• _Brief_: Starting from the first line, transcribe the whole listing exactly.

>>>>

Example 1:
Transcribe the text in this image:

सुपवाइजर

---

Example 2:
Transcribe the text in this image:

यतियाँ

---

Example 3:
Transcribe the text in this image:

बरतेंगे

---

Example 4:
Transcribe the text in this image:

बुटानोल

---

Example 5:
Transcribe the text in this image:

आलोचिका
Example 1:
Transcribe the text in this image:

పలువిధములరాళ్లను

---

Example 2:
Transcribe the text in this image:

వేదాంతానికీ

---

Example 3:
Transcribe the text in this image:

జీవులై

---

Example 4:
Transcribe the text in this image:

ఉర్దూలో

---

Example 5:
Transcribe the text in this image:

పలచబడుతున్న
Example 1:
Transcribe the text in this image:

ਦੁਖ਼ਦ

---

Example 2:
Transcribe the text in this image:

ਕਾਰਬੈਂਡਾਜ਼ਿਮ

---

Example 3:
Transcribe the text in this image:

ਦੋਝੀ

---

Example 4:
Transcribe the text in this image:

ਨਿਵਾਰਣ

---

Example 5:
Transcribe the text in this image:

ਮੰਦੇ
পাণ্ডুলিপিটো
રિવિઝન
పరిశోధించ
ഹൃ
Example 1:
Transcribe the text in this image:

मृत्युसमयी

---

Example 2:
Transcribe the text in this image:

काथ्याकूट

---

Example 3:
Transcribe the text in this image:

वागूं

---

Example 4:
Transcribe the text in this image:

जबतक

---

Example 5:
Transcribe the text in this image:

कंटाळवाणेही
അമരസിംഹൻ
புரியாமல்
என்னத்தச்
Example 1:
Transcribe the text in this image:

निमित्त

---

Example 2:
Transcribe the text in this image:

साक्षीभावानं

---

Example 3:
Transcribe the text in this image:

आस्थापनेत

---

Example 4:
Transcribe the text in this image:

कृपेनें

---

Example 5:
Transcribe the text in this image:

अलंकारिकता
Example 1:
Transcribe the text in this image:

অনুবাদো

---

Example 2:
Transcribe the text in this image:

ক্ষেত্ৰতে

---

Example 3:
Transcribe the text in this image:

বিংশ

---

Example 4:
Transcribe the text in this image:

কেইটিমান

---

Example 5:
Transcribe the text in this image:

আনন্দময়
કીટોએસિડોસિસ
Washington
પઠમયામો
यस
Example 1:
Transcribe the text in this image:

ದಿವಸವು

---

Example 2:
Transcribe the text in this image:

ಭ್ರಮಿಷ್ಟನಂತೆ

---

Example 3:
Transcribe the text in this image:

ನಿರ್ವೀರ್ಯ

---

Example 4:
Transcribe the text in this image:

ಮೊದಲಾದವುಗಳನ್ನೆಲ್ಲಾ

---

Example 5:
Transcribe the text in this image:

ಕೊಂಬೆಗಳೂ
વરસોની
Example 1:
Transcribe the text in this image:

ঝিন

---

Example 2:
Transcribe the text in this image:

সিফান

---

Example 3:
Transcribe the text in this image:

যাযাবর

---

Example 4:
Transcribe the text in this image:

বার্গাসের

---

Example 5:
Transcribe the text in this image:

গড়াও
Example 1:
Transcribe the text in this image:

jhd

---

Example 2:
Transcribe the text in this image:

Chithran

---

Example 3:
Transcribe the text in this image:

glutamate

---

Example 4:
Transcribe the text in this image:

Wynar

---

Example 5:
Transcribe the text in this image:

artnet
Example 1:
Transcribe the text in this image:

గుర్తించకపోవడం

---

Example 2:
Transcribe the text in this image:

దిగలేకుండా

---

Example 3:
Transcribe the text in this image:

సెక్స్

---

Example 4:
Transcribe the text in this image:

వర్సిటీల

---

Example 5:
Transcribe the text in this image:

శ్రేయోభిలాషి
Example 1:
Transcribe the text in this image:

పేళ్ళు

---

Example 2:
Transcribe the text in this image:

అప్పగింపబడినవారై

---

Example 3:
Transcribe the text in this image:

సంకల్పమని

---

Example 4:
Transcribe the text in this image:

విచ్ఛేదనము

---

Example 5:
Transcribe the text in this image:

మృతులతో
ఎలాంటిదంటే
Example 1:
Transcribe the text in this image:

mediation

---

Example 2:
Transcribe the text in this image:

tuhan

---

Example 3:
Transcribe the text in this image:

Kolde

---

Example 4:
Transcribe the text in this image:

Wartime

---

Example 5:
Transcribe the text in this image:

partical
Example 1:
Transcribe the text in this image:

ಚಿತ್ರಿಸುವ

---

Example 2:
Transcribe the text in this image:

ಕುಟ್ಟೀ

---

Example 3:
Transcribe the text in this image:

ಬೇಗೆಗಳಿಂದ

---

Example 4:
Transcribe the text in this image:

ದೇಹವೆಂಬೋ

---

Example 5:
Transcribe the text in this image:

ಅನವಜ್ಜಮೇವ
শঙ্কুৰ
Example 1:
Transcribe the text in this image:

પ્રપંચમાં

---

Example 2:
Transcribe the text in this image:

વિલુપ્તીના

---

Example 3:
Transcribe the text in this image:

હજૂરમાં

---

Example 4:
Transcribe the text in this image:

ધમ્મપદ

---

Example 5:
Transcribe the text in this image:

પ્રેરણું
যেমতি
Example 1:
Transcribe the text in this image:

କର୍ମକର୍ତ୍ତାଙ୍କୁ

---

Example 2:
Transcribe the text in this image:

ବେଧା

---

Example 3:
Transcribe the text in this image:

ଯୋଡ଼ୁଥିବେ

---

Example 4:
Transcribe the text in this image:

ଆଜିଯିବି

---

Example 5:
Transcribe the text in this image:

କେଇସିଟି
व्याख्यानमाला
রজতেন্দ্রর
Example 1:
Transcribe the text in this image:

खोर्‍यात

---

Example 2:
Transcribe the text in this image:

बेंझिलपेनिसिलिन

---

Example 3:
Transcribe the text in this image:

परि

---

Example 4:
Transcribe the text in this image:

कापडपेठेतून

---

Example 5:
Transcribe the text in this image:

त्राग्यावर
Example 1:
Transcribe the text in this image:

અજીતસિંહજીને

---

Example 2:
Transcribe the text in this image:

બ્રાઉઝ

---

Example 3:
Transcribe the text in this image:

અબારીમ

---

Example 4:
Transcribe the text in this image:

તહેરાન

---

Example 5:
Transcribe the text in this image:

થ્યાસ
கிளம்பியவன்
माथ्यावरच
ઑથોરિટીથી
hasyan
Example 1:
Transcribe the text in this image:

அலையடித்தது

<<<<

• _Your solution_:
Example 1:
Transcribe the text in this image:

सुपवाइजर

---

Example 2:
Transcribe the text in this image:

यतियाँ

---

Example 3:
Transcribe the text in this image:

बरतेंगे

---

Example 4:
Transcribe the text in this image:

बुटानोल

---

Example 5:
Transcribe the text in this image:

आलोचिका
Example 1:
Transcribe the text in this image:

పలువిధములరాళ్లను

---

Example 2:
Transcribe the text in this image:

వేదాంతానికీ

---

Example 3:
Transcribe the text in this image:

జీవులై

---

Example 4:
Transcribe the text in this image:

ఉర్దూలో

---

Example 5:
Transcribe the text in this image:

పలచబడుతున్న
Example 1:
Transcribe the text in this image:

ਦੁਖ਼ਦ

---

Example 2:
Transcribe the text in this image:

ਕਾਰਬੈਂਡਾਜ਼ਿਮ

---

Example 3:
Transcribe the text in this image:

ਦੋਝੀ

---

Example 4:
Transcribe the text in this image:

ਨਿਵਾਰਣ

---

Example 5:
Transcribe the text in this image:

ਮੰਦੇ
পাণ্ডুলিপিটো
રિવિઝન
పరిశోధించ
ഹൃ
Example 1:
Transcribe the text in this image:

मृत्युसमयी

---

Example 2:
Transcribe the text in this image:

काथ्याकूट

---

Example 3:
Transcribe the text in this image:

वागूं

---

Example 4:
Transcribe the text in this image:

जबतक

---

Example 5:
Transcribe the text in this image:

कंटाळवाणेही
അമരസിംഹൻ
புரியாமல்
என்னத்தச்
Example 1:
Transcribe the text in this image:

निमित्त

---

Example 2:
Transcribe the text in this image:

साक्षीभावानं

---

Example 3:
Transcribe the text in this image:

आस्थापनेत

---

Example 4:
Transcribe the text in this image:

कृपेनें

---

Example 5:
Transcribe the text in this image:

अलंकारिकता
Example 1:
Transcribe the text in this image:

অনুবাদো

---

Example 2:
Transcribe the text in this image:

ক্ষেত্ৰতে

---

Example 3:
Transcribe the text in this image:

বিংশ

---

Example 4:
Transcribe the text in this image:

কেইটিমান

---

Example 5:
Transcribe the text in this image:

আনন্দময়
કીટોએસિડોસિસ
Washington
પઠમયામો
यस
Example 1:
Transcribe the text in this image:

ದಿವಸವು

---

Example 2:
Transcribe the text in this image:

ಭ್ರಮಿಷ್ಟನಂತೆ

---

Example 3:
Transcribe the text in this image:

ನಿರ್ವೀರ್ಯ

---

Example 4:
Transcribe the text in this image:

ಮೊದಲಾದವುಗಳನ್ನೆಲ್ಲಾ

---

Example 5:
Transcribe the text in this image:

ಕೊಂಬೆಗಳೂ
વરસોની
Example 1:
Transcribe the text in this image:

ঝিন

---

Example 2:
Transcribe the text in this image:

সিফান

---

Example 3:
Transcribe the text in this image:

যাযাবর

---

Example 4:
Transcribe the text in this image:

বার্গাসের

---

Example 5:
Transcribe the text in this image:

গড়াও
Example 1:
Transcribe the text in this image:

jhd

---

Example 2:
Transcribe the text in this image:

Chithran

---

Example 3:
Transcribe the text in this image:

glutamate

---

Example 4:
Transcribe the text in this image:

Wynar

---

Example 5:
Transcribe the text in this image:

artnet
Example 1:
Transcribe the text in this image:

గుర్తించకపోవడం

---

Example 2:
Transcribe the text in this image:

దిగలేకుండా

---

Example 3:
Transcribe the text in this image:

సెక్స్

---

Example 4:
Transcribe the text in this image:

వర్సిటీల

---

Example 5:
Transcribe the text in this image:

శ్రేయోభిలాషి
Example 1:
Transcribe the text in this image:

పేళ్ళు

---

Example 2:
Transcribe the text in this image:

అప్పగింపబడినవారై

---

Example 3:
Transcribe the text in this image:

సంకల్పమని

---

Example 4:
Transcribe the text in this image:

విచ్ఛేదనము

---

Example 5:
Transcribe the text in this image:

మృతులతో
ఎలాంటిదంటే
Example 1:
Transcribe the text in this image:

mediation

---

Example 2:
Transcribe the text in this image:

tuhan

---

Example 3:
Transcribe the text in this image:

Kolde

---

Example 4:
Transcribe the text in this image:

Wartime

---

Example 5:
Transcribe the text in this image:

partical
Example 1:
Transcribe the text in this image:

ಚಿತ್ರಿಸುವ

---

Example 2:
Transcribe the text in this image:

ಕುಟ್ಟೀ

---

Example 3:
Transcribe the text in this image:

ಬೇಗೆಗಳಿಂದ

---

Example 4:
Transcribe the text in this image:

ದೇಹವೆಂಬೋ

---

Example 5:
Transcribe the text in this image:

ಅನವಜ್ಜಮೇವ
শঙ্কুৰ
Example 1:
Transcribe the text in this image:

પ્રપંચમાં

---

Example 2:
Transcribe the text in this image:

વિલુપ્તીના

---

Example 3:
Transcribe the text in this image:

હજૂરમાં

---

Example 4:
Transcribe the text in this image:

ધમ્મપદ

---

Example 5:
Transcribe the text in this image:

પ્રેરણું
যেমতি
Example 1:
Transcribe the text in this image:

କର୍ମକର୍ତ୍ତାଙ୍କୁ

---

Example 2:
Transcribe the text in this image:

ବେଧା

---

Example 3:
Transcribe the text in this image:

ଯୋଡ଼ୁଥିବେ

---

Example 4:
Transcribe the text in this image:

ଆଜିଯିବି

---

Example 5:
Transcribe the text in this image:

କେଇସିଟି
व्याख्यानमाला
রজতেন্দ্রর
Example 1:
Transcribe the text in this image:

खोर्‍यात

---

Example 2:
Transcribe the text in this image:

बेंझिलपेनिसिलिन

---

Example 3:
Transcribe the text in this image:

परि

---

Example 4:
Transcribe the text in this image:

कापडपेठेतून

---

Example 5:
Transcribe the text in this image:

त्राग्यावर
Example 1:
Transcribe the text in this image:

અજીતસિંહજીને

---

Example 2:
Transcribe the text in this image:

બ્રાઉઝ

---

Example 3:
Transcribe the text in this image:

અબારીમ

---

Example 4:
Transcribe the text in this image:

તહેરાન

---

Example 5:
Transcribe the text in this image:

થ્યાસ
கிளம்பியவன்
माथ्यावरच
ઑથોરિટીથી
hasyan
Example 1:
Transcribe the text in this image:

அலையடித்தது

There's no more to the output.